FAO data indicates that average sugarcane yields worldwide are close to 60mt/ha but some countries produce mean crop figures of 100mt/ha and above. Of those major producers who grow in excess of 20 million tons every year, Colombia, Argentina, Australia, Philippines and Brazil usually have mean yields around 80mt/ha or more. Advantages of scale, weather, agricultural practice may all contribute, but for whatever reason the major producers do seem to have a clear advantage over Sri Lanka.
A local producer however enjoys an advantage in being close to the home market; that an importer can ship sugar halfway across the world and sell it cheaper in Sri Lanka is indicative of the extent of the efficiency of the major producers. Unfortunately the tax system prevents Sri Lankan consumers from benefiting from this greater efficiency.
Consumers are forced to pay much higher prices than they should which in effect subsidises the local production. Currently the transfer from consumers to producers is worth about Rs1.25bn rupees a year (at the new rate of tax and assuming a production of 50,000mt) which from the point of view of the sugar industry is a very handsome sum. With such riches on offer it is hardly surprising that the protected domestic market is attracting new interest.
In February this year the press reported that a foreign firm would invest US$152 m in a sugar cane project in the Uva Wellassa region of Sri Lanka. The proposed plantation will occupy about 15,000 ha which is almost double the current extent cultivated and produce 80,000 mt of sugar. Based on current tax rates it will earn a ‘subsidy’ of Rs.2 bn from Sri Lankan consumers. To put things in perspective, the annual subsidy alone would return 8.5% on the proposed investment of USD152 m.
The subsidy (and profits) will increase further if the tax rate rises, creating the incentive for further lobbying to increase the rate in time to come, burdening consumers further.
Foreign investment is a good thing but there is no good reason why Sri Lankan consumers should subsidise such a project.
Domestic industry consumers
The foreign investor in the new project presumably has access to all the latest technology, plant varieties and skills to be produce sugar efficiently.
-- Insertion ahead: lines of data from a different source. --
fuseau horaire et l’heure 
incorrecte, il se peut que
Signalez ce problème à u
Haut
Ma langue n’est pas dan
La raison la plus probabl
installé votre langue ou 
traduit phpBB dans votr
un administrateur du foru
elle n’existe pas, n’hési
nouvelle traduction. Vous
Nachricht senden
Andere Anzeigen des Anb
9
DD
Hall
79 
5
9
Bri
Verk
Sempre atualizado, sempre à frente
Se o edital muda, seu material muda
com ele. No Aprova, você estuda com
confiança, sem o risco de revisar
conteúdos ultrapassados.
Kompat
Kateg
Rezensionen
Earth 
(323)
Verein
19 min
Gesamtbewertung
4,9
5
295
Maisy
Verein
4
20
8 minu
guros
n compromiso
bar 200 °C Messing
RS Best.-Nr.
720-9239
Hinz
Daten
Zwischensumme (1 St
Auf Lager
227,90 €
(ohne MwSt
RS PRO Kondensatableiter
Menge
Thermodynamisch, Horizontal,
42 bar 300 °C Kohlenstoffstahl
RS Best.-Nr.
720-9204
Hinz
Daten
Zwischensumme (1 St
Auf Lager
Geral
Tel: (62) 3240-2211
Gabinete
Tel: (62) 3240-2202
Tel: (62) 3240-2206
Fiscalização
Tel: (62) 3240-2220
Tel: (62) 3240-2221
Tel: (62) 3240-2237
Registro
The investment should not be dependent on continued import protection. If they do not have the technology to compete with world markets should they be investing in the first place?
Having fruitlessly spent several decades enriching a domestic industry consumers should not expect to spend several more decades protecting it further. Let the investment come in by all means, but the market for sugar should be free. If there is a tax to be imposed it must be imposed equally on both domestic and imported sugar. The tax system should not create cushy markets for selected industries, who earn easy money at the expense of consumers. This behaviour is termed “Rent-Seeking” in economics.
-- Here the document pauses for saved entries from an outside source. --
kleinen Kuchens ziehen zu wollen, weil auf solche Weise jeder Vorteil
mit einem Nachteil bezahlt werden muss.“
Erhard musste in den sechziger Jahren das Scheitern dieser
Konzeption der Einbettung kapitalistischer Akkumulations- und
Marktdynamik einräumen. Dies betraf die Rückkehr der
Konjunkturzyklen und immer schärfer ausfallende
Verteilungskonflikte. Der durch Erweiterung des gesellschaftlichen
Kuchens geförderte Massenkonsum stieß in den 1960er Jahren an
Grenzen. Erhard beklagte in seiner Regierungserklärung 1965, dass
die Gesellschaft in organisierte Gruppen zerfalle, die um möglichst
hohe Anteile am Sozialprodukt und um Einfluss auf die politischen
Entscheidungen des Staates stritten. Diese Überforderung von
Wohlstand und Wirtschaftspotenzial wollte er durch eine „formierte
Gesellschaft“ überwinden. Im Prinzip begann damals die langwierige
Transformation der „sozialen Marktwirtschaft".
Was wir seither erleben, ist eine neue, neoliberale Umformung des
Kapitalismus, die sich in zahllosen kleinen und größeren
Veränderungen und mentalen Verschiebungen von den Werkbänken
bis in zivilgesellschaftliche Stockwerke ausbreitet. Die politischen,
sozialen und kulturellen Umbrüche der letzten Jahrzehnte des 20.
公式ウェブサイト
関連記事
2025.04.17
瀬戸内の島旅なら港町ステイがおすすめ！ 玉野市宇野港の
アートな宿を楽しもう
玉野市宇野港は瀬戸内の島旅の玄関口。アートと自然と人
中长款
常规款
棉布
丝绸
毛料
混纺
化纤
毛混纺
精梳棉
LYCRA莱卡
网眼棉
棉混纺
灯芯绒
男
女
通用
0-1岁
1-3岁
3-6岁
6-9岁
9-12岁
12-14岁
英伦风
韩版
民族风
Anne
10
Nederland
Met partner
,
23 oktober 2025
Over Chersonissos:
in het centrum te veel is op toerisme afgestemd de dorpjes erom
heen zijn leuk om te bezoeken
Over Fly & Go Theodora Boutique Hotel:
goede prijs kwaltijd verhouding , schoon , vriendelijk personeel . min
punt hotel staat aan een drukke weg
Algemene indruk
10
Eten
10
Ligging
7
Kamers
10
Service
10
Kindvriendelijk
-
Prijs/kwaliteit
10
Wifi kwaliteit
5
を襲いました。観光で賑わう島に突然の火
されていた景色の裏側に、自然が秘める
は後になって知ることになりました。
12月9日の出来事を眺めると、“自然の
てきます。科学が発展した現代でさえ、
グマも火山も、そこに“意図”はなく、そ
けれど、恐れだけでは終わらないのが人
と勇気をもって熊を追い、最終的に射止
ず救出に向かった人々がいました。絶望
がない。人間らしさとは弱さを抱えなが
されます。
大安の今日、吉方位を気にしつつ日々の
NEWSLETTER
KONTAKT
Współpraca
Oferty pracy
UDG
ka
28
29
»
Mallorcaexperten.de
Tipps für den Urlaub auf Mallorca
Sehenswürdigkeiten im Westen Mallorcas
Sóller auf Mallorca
There is nothing wrong with a business making profits, but Rent-Seeking (also called crony capitalism), which what happens when selected firms have preferential treatment is bad.
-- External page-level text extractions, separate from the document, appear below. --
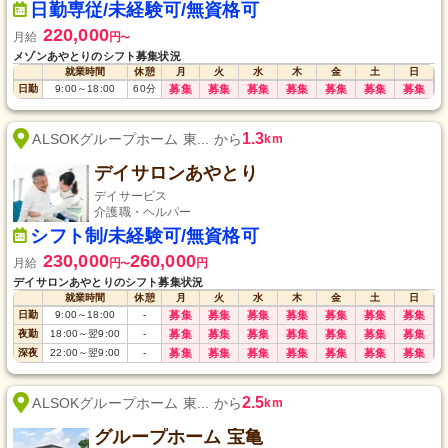
日勤専従/未経験可/無資格可
220,000
月給
円
〜
メゾンあやとりのシフト募集状況
就業時間
休憩
月
火
水
木
金
土
日
日勤
9:00
～
18:00
60
分
募集
募集
募集
募集
募集
募集
募集
1.3
ALSOKグループホーム 東... から
km
デイサロンあやとり
デイサービス
介護職・ヘルパー
シフト制/未経験可/無資格可
230,000
260,000
月給
円
円
〜
デイサロンあやとりのシフト募集状況
就業時間
休憩
月
火
水
木
金
土
日
日勤
9:00
～
18:00
-
募集
募集
募集
募集
募集
募集
募集
夜勤
18:00
～
翌9:00
-
募集
募集
募集
募集
募集
募集
募集
深夜
22:00
～
翌9:00
-
募集
募集
募集
募集
募集
募集
募集
2.5
ALSOKグループホーム 東... から
km
グループホーム 宝亀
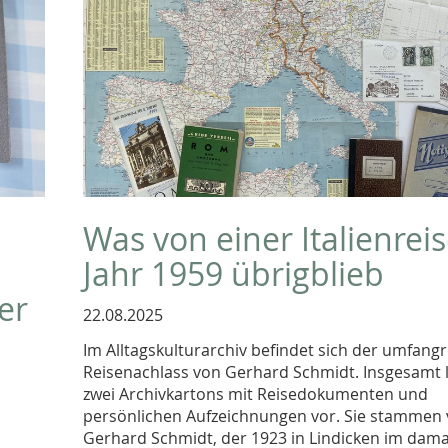
Was von einer Italienrei
Jahr 1959 übrigblieb
er
22.08.2025
Im Alltagskulturarchiv befindet sich der umfang
Reisenachlass von Gerhard Schmidt. Insgesamt 
zwei Archivkartons mit Reisedokumenten und
persönlichen Aufzeichnungen vor. Sie stammen
Gerhard Schmidt, der 1923 in Lindicken im dama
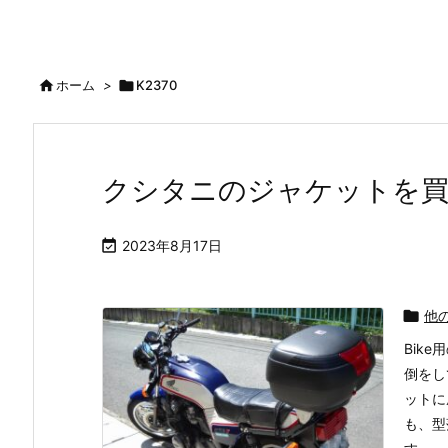

ホーム
>

K2370
クシタニのジャケットを

2023年8月17日

他
Bik
倒をし
ットに
も、型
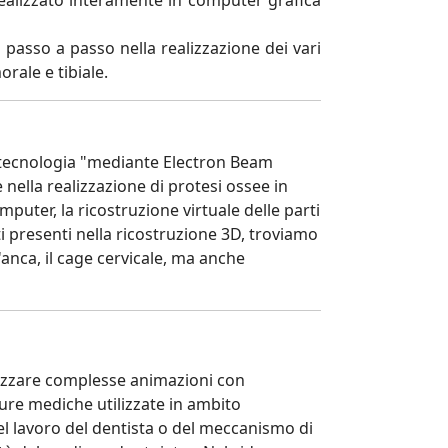
 realizzato interamente in computer grafica
 passo a passo nella realizzazione dei vari
orale e tibiale.
la tecnologia "mediante Electron Beam
nella realizzazione di protesi ossee in
mputer, la ricostruzione virtuale delle parti
ti presenti nella ricostruzione 3D, troviamo
anca, il cage cervicale, ma anche
lizzare complesse animazioni con
ture mediche utilizzate in ambito
l lavoro del dentista o del meccanismo di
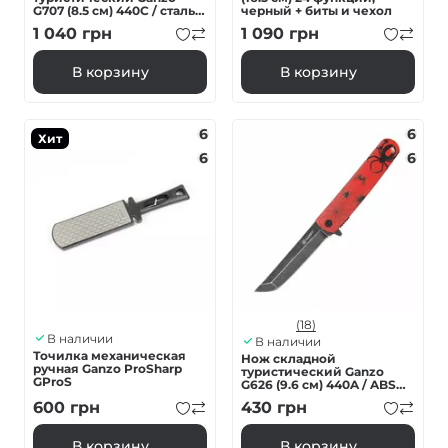
G707 (8.5 см) 440C / сталь с
черный + биты и чехол
деревом серый
1 040
грн
1 090
грн
В корзину
В корзину
6
6
Хит
6
6
(18)
В наличии
В наличии
Точилка механическая
Нож складной
ручная Ganzo ProSharp
туристический Ganzo
GProS
G626 (9.6 см) 440A / ABS
красный
600
грн
430
грн
В корзину
В корзину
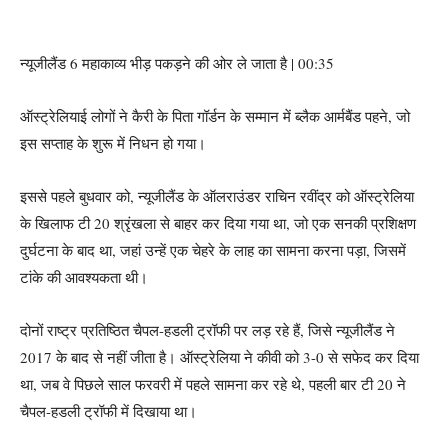
न्यूजीलैंड 6 महाकाव्य भीड़ पकड़ने की ओर ले जाता है | 00:35
ऑस्ट्रेलियाई लोगों ने कैरी के पिता गॉर्डन के सम्मान में ब्लैक आर्मबैंड पहने, जो
इस सप्ताह के शुरू में निधन हो गया।
इससे पहले बुधवार को, न्यूजीलैंड के ऑलराउंडर राचिन रवींद्र को ऑस्ट्रेलिया
के खिलाफ टी 20 श्रृंखला से बाहर कर दिया गया था, जो एक सनकी प्रशिक्षण
दुर्घटना के बाद था, जहां उन्हें एक चेहरे के लाह का सामना करना पड़ा, जिसमें
टांके की आवश्यकता थी।
दोनों राष्ट्र प्रतिष्ठित चैपल-हडली ट्रॉफी पर लड़ रहे हैं, जिसे न्यूजीलैंड ने
2017 के बाद से नहीं जीता है। ऑस्ट्रेलिया ने कीवी को 3-0 से सफेद कर दिया
था, जब वे पिछले साल फरवरी में पहले सामना कर रहे थे, पहली बार टी 20 ने
चैपल-हडली ट्रॉफी में दिखाया था।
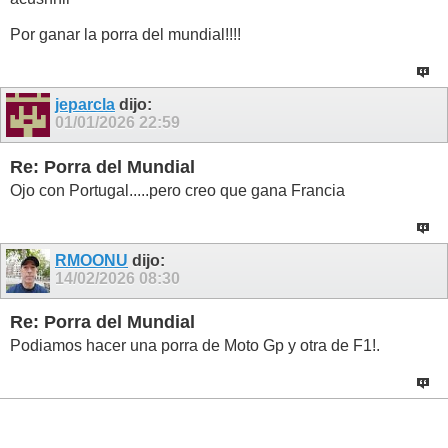
Por ganar la porra del mundial!!!!
jeparcla
dijo:
01/01/2026
22:59
Re: Porra del Mundial
Ojo con Portugal.....pero creo que gana Francia
RMOONU
dijo:
14/02/2026
08:30
Re: Porra del Mundial
Podiamos hacer una porra de Moto Gp y otra de F1!.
Rent-Seeking is a concept used to describe the activity of individuals or firms who attempt to obtain or maintain wealth-transfers, primarily with the help of the state. More specifically instead of making a productive contribution to an economy, a rent-seeker attempts to obtain benefits for themselves by manipulating the political environment, in this case by ensuring larger margins by taxing competing products from overseas. An activity that is otherwise not viable can suddenly become very lucrative when shielded from competition.
Competitive markets allow a nation’s resources to be used to best effect in the production of goods and services. For private investment to be a true catalyst for growth markets must be efficient and open. Distorting the market through government policy creates the wrong incentives for investors, opens the door to corruption and leaves consumers worse off.
As they do not create any value, rent-seeking activities impose large costs on an economy that may include unintended consequences such as damaging the environment or destruction of historic sites.
Environmental problems
Prof Gananath Obeysekere in a recent article the sugar project has claimed that the Uva Wellasa region where the new sugar project is proposed will be “raped”. He says that the “area is studded with archeological remains, such as Brahmi inscriptions, drip ledge caves where monks meditated and more developed meditational complexes, ruined viharas and Buddha statues”.
Elephants are attracted to certain crops and have a particular fondness for sugarcane. The project will almost double the area under cultivation of sugarcane probably with a multiplier effect on the elephant problem.
Dr. Sumith Pilapitiya onetime leading environmental specialist for South Asia in the World Bank and the former Director General Wildlife maintains that the Pelawatta and Sevanagala sugar projects have encroached into prime elephant habitat and are a source of the human-elephant conflict. Thus protecting an uneconomic local industry at a huge cost to consumers is also harming the environment. If the tax on sugar was rationalised, with local sugar taxed at the same rate as imported sugar the distorted incentive to expand the industry would disappear, solving the associated environmental problems with it.